Exercises to complete:
a – Write out the cancer study article word for word, everything from "In their efforts" down to "system at bay.".
b – According to the cancer study article, which amino acid does melanoma break down to avoid the immune system?

Passage:
»»
Cancers hurt, starve themselves to trick immune system, new study finds

To avoid the immune system, melanoma breaks down the amino acid tryptophan, stopping cells from properly functioning, but the cancer cells are able to do so despite lacking tryptophan themselves.

Nano-vaccine enhances the sensitivity of melanoma to immunotherapy to destroy cancer (photo credit: MAAYAN HAREL)
Nano-vaccine enhances the sensitivity of melanoma to immunotherapy to destroy cancer
(photo credit: MAAYAN HAREL)
In their efforts to survive and keep the immune system at bay, cancers in the human body have been observed to starve themselves in order to stop immune cells from functioning, according to a new study from the Weizmann Institute of Technology.
Oncologists for decades have struggled with finding new methods for combating the progression of cancer, but many strains like the skin cancer melanoma are particularly difficult, as they have several means of keeping the immune system at bay.
««
The data:
»»
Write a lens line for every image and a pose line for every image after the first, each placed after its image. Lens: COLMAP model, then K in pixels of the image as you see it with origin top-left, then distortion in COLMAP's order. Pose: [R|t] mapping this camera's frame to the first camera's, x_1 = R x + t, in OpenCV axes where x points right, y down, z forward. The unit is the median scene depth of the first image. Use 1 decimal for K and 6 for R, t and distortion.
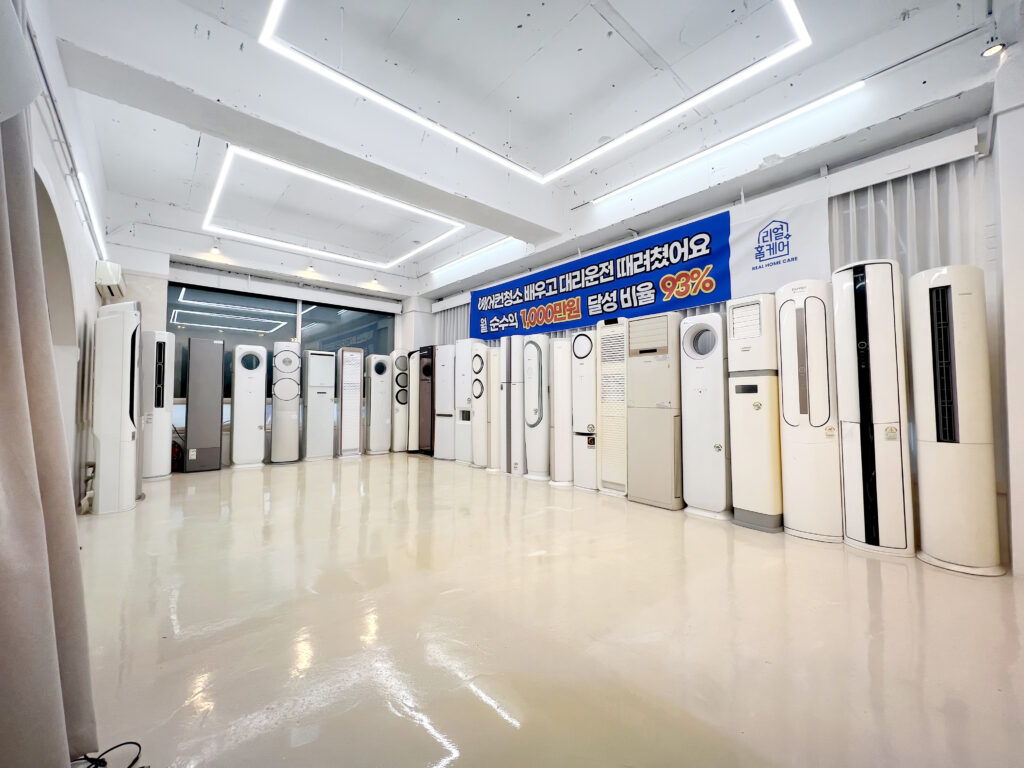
lens RADIAL K [[409.7, 0, 512.0], [0, 409.7, 384.0], [0, 0, 1]] dist [-0.001563, -0.000182]
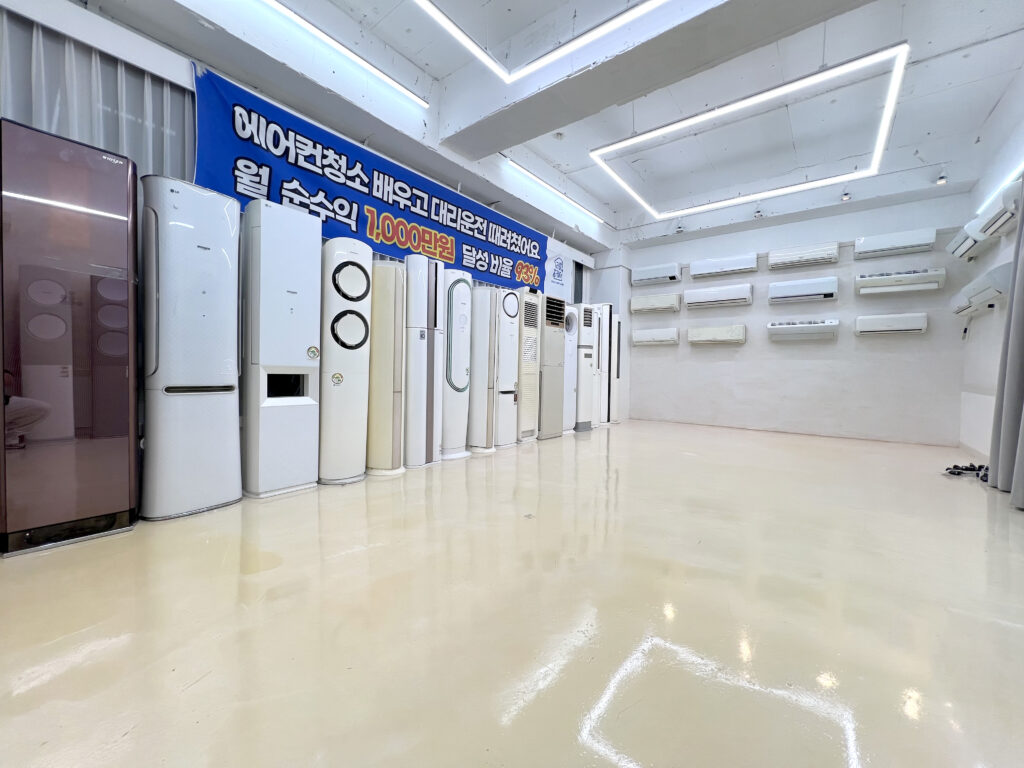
lens RADIAL K [[409.7, 0, 512.0], [0, 409.7, 384.0], [0, 0, 1]] dist [-0.001563, -0.000182]
pose [[-0.182969, -0.039164, 0.982338, -0.714748], [-0.049842, 0.998291, 0.030517, 0.060934], [-0.981855, -0.043378, -0.184608, 1.024529]]
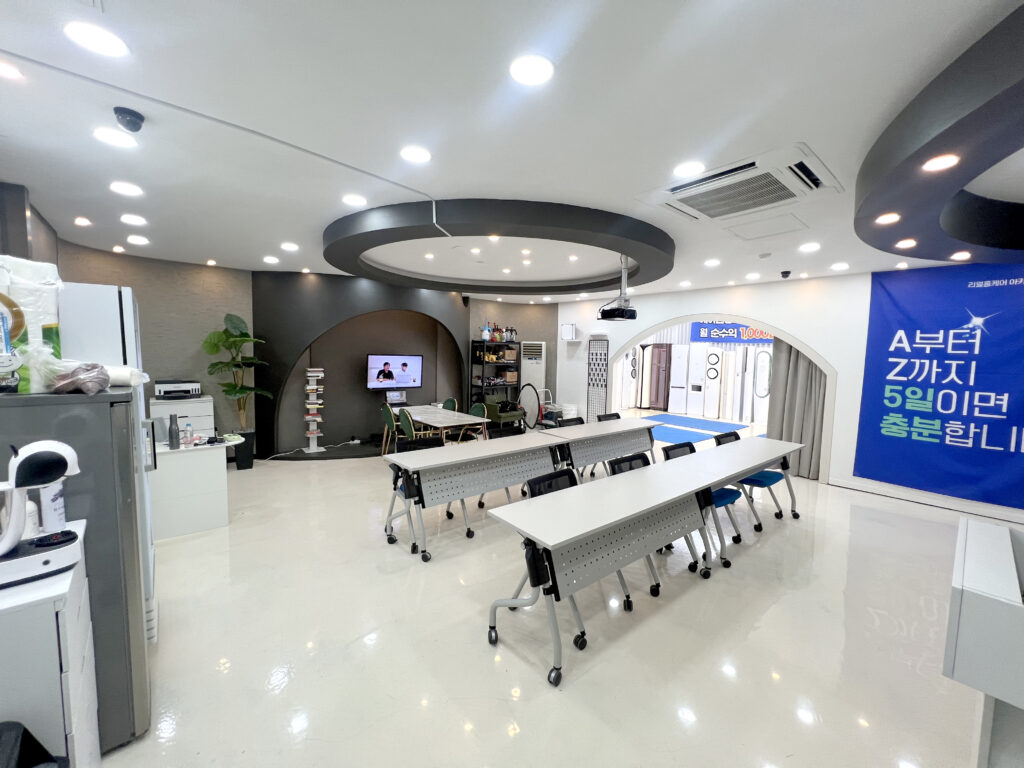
««
Task-by-task answers:
a –
In their efforts to survive and keep the immune system at bay, cancers in the human body have been observed to starve themselves in order to stop immune cells from functioning, according to a new study from the Weizmann Institute of Technology.
Oncologists for decades have struggled with finding new methods for combating the progression of cancer, but many strains like the skin cancer melanoma are particularly difficult, as they have several means of keeping the immune system at bay.

b – Tryptophan